Departamento de Certificación Lingüística del Instituto Cervantes
En el ámbito del SICELE, se concibe la calidad como la capacidad de las organizaciones proveedoras de productos y servicios de certificación lingüística para desarrollar y administrar exámenes de acuerdo con lo que esperan de ellas los usuarios. Este objetivo requiere un funcionamiento ejemplar de los sistemas de certificación, para lo que el SICELE ha previsto un modelo de gestión de los procesos implicados en estos sistemas: desarrollo de exámenes, edición e impresión, formación de redactores, logística y distribución de materiales de examen, formación de examinadores y calificadores, administración del examen, calificación y notificación de resultados, información y atención al usuario, y análisis y resultados de validación.
El modelo no solo contempla la aplicación de buenas prácticas de gestión orientadas al logro de la calidad de forma sistemática y visible, a través de la mejora continua, sino que establece estándares, que permiten guiar y evaluar el grado de madurez de los sistemas. Este nivel de madurez queda ratificado con el sello SICELE. La calidad no se entiende, por lo tanto, en el SICELE como un fin en sí misma, sino como un medio en el camino hacia la excelencia de los sistemas de certificación del español.
El sello SICELE es el distintivo que obtienen los sistemas de certificación lingüística de las organizaciones miembros del SICELE cuando han superado con éxito los procedimientos de verificación de cumplimiento de los estándares de calidad.
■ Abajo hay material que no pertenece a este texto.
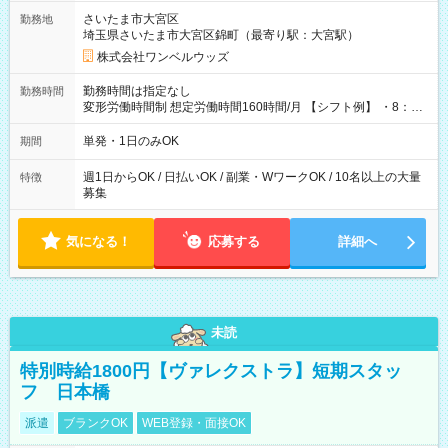
用期間なし
さいたま市大宮区
勤務地
埼玉県さいたま市大宮区錦町（最寄り駅：大宮駅）
株式会社ワンベルウッズ
勤務時間は指定なし
勤務時間
変形労働時間制 想定労働時間160時間/月 【シフト例】 ・8：00
～21：00
単発・1日のみOK
期間
週1日からOK / 日払いOK / 副業・WワークOK / 10名以上の大量
特徴
募集
気になる！
応募する
詳細へ
未読
特別時給1800円【ヴァレクストラ】短期スタッ
フ 日本橋
派遣
ブランクOK
WEB登録・面接OK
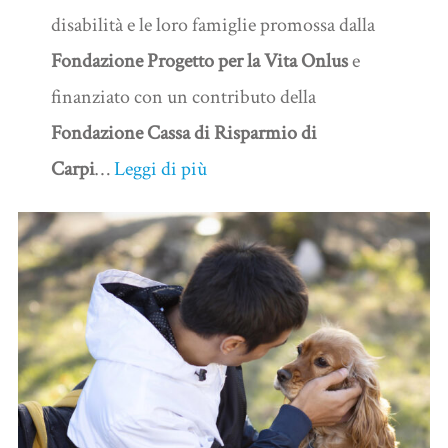
disabilità e le loro famiglie promossa dalla
Fondazione Progetto per la Vita Onlus
e
finanziato con un contributo della
Fondazione Cassa di Risparmio di
Carpi
…
Leggi di più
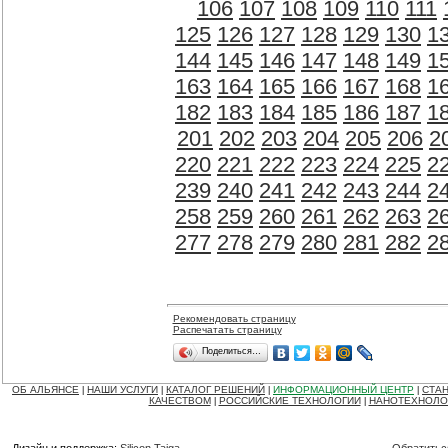
106
107
108
109
110
111
125
126
127
128
129
130
1
144
145
146
147
148
149
1
163
164
165
166
167
168
1
182
183
184
185
186
187
1
201
202
203
204
205
206
2
220
221
222
223
224
225
2
239
240
241
242
243
244
2
258
259
260
261
262
263
2
277
278
279
280
281
282
2
Рекомендовать страницу
Распечатать страницу
Поделиться…
ОБ АЛЬЯНСЕ
НАШИ УСЛУГИ
КАТАЛОГ РЕШЕНИЙ
ИНФОРМАЦИОННЫЙ ЦЕНТР
СТАН
|
|
|
|
КАЧЕСТВОМ
РОССИЙСКИЕ ТЕХНОЛОГИИ
НАНОТЕХНОЛО
|
|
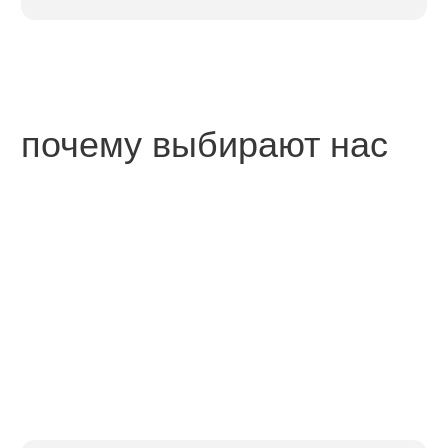
аппаратная
косметология
процедуры на аппарате
dermadrop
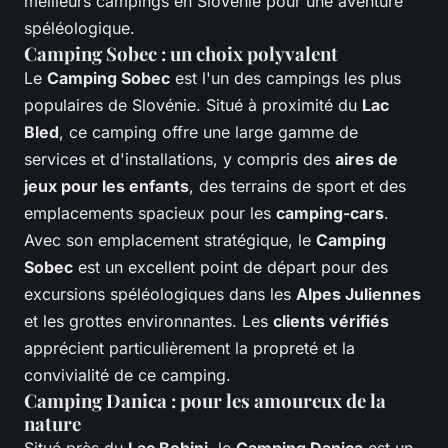
meilleurs campings en Slovénie pour une aventure
spéléologique.
Camping Sobec : un choix polyvalent
Le
Camping Sobec
est l'un des campings les plus
populaires de Slovénie. Situé à proximité du
Lac
Bled
, ce camping offre une large gamme de
services et d'installations, y compris des
aires de
jeux pour les enfants
, des terrains de sport et des
emplacements spacieux pour les
camping-cars
.
Avec son emplacement stratégique, le
Camping
Sobec
est un excellent point de départ pour des
excursions spéléologiques dans les
Alpes Juliennes
et les grottes environnantes. Les
clients vérifiés
apprécient particulièrement la propreté et la
convivialité de ce camping.
Camping Danica : pour les amoureux de la
nature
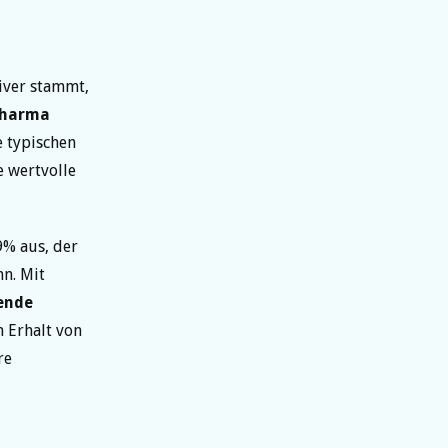
iver stammt,
Pharma
e typischen
 wertvolle
9% aus, der
n. Mit
ende
n Erhalt von
re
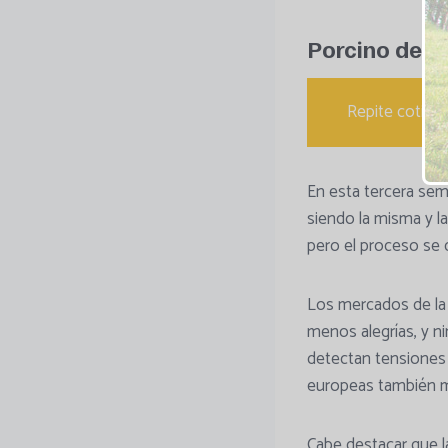
Porcino de c
Repite cotizac
En esta tercera sem
siendo la misma y l
pero el proceso se 
Los mercados de la
menos alegrías, y ni
detectan tensiones 
europeas también mu
Cabe destacar que l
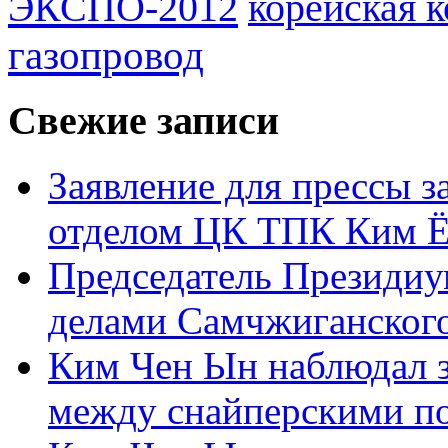
ЭКСПО-2012
корейская 
газопровод
Свежие записи
Заявление для прессы 
отделом ЦК ТПК Ким Ё
Председатель Президиу
делами Самчжиганского
Ким Чен Ын наблюдал з
между снайперскими п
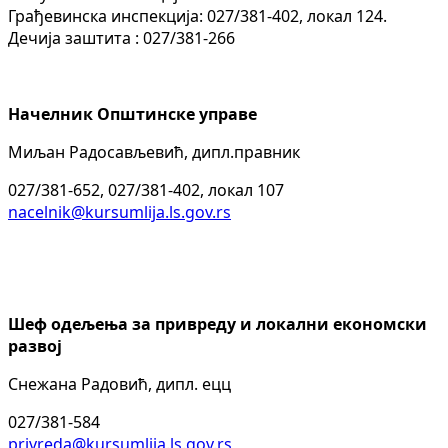
Грађевинска инспекција: 027/381-402, локал 124.
Дечија заштита : 027/381-266
Начелник Општинске управе
Миљан Радосављевић, дипл.правник
027/381-652, 027/381-402, локал 107
nacelnik@kursumlija.ls.gov.rs
Шеф одељења за привреду и локални економски
развој
Снежана Радовић, дипл. ецц
027/381-584
privreda@kursumlija.ls.gov.rs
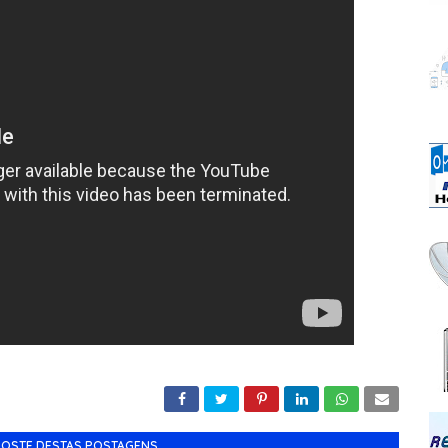
GOSTE DESTAS POSTAGENS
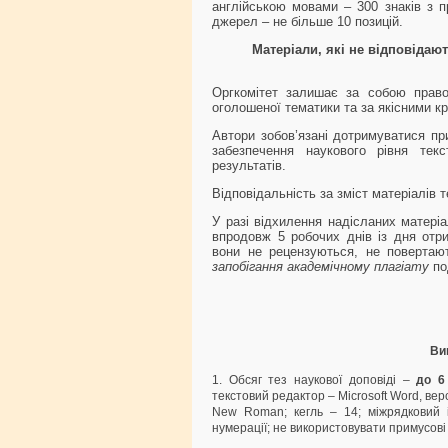
англійською мовами – 300 знаків з п
джерел – не більше 10 позицій.
Матеріали, які не відповідаю
Оргкомітет залишає за собою право
оголошеної тематики та за якісними кр
Автори зобов’язані дотримуватися при
забезпечення наукового рівня текст
результатів.
Відповідальність за зміст матеріалів 
У разі відхилення надісланих матері
впродовж 5 робочих днів із дня отри
вони не рецензуються, не повертаю
запобігання академічному плагіату
по
Ви
1. Обсяг тез наукової доповіді –
до 6
текстовий редактор – Microsoft Word, верс
New Roman; кегль – 14; міжрядковий і
нумерації; не використовувати примусові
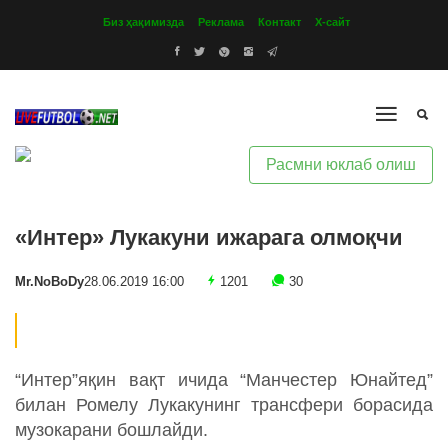
Биз ҳақимизда
Реклама
Контакт
Х-сайт
Расмни юклаб олиш
«Интер» Лукакуни ижарага олмоқчи
Mr.NoBoDy
28.06.2019 16:00
1201
30
“Интер”яқин вақт ичида “Манчестер Юнайтед”
билан Ромелу Лукакунинг трансфери борасида
музокарани бошлайди.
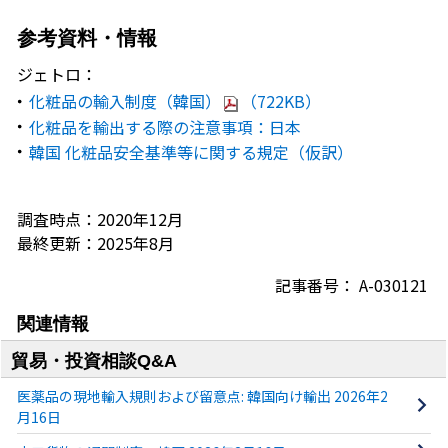
参考資料・情報
ジェトロ：
化粧品の輸入制度（韓国）
（722KB）
化粧品を輸出する際の注意事項：日本
韓国 化粧品安全基準等に関する規定（仮訳）
調査時点：2020年12月
最終更新：2025年8月
記事番号： A-030121
関連情報
貿易・投資相談Q&A
医薬品の現地輸入規則および留意点: 韓国向け輸出 2026年2
月16日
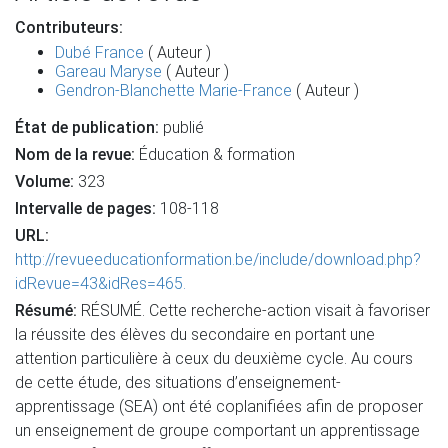
Contributeurs:
Dubé France
( Auteur )
Gareau Maryse
( Auteur )
Gendron-Blanchette Marie-France
( Auteur )
État de publication:
publié
Nom de la revue:
Éducation & formation
Volume:
323
Intervalle de pages:
108-118
URL:
http://revueeducationformation.be/include/download.php?
idRevue=43&idRes=465.
Résumé:
RÉSUMÉ. Cette recherche-action visait à favoriser
la réussite des élèves du secondaire en portant une
attention particulière à ceux du deuxième cycle. Au cours
de cette étude, des situations d’enseignement-
apprentissage (SEA) ont été coplanifiées afin de proposer
un enseignement de groupe comportant un apprentissage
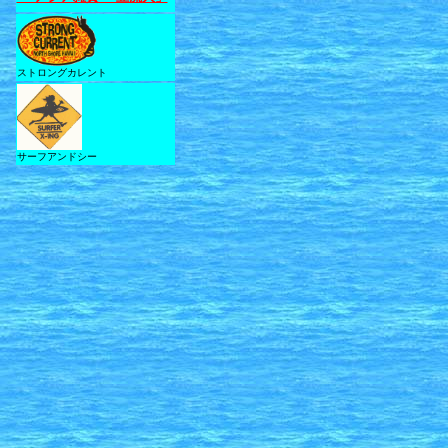
ストロングカレント
サーフアンドシー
Una vez obtenido, la imagen del sello aparece estampillada en los documentos que certifican el dominio del español. El sello funciona así como aval de la calidad de los sistemas de certificación lingüística integrados en el SICELE y constituye la base del reconocimiento mutuo.
Desde el punto de vista académico, la fijación y la observación de estándares internacionales de calidad constituye sin duda el principal punto de interés, además de facilitar la coherencia de los sistemas de certificación y de evidenciar la necesidad de transparencia en su funcionamiento interno. El SICELE se preocupa por armonizar sus planteamientos con los de otras organizaciones afines e intenta establecer sus puntos de partida y referencia en experiencias previas y en los logros alcanzados en otros ámbitos de aplicación de este tipo de prácticas.
Los estándares de calidad SICELE actúan así como guía y como referencia para el desarrollo, la evaluación y la mejora continua de los sistemas de certificación lingüística del español. Afectan necesariamente a todos los procesos implicados en los sistemas de certificación lingüística. La diferente naturaleza de estos procesos y de sus componentes lleva a articular el sistema de estándares en los cuatro apartados siguientes: elaboración de exámenes, administración de las pruebas, calificación y análisis de los resultados, e información para los usuarios. Estos apartados se subdividen internamente en distintos subapartados, que se corresponden con los procesos implicados en cada una de estas grandes áreas.
Este sistema se estructura con arreglo a una escala de niveles de exigencia, con objeto de poder ser aplicados a sistemas de certificación de distintos alcances, volúmenes y perfiles, que vienen determinados por la diversidad de las instituciones que conforman la membrecía del SICELE. Esta realidad se ve reflejada en los sistemas de certificación que promueven, unas veces, vinculados a los procesos de aprendizaje y enseñanza, y otras, al margen de estos; en algunos casos, con fuerte dotación e independencia de infraestructuras que soportan los dispositivos administrativos y logísticos y, en otros, con una dotación dependiente o escasa. Los sistemas de certificación se diferencian asimismo por el perfil de los resultados y por el volumen de las poblaciones de candidatos al que dan respuesta.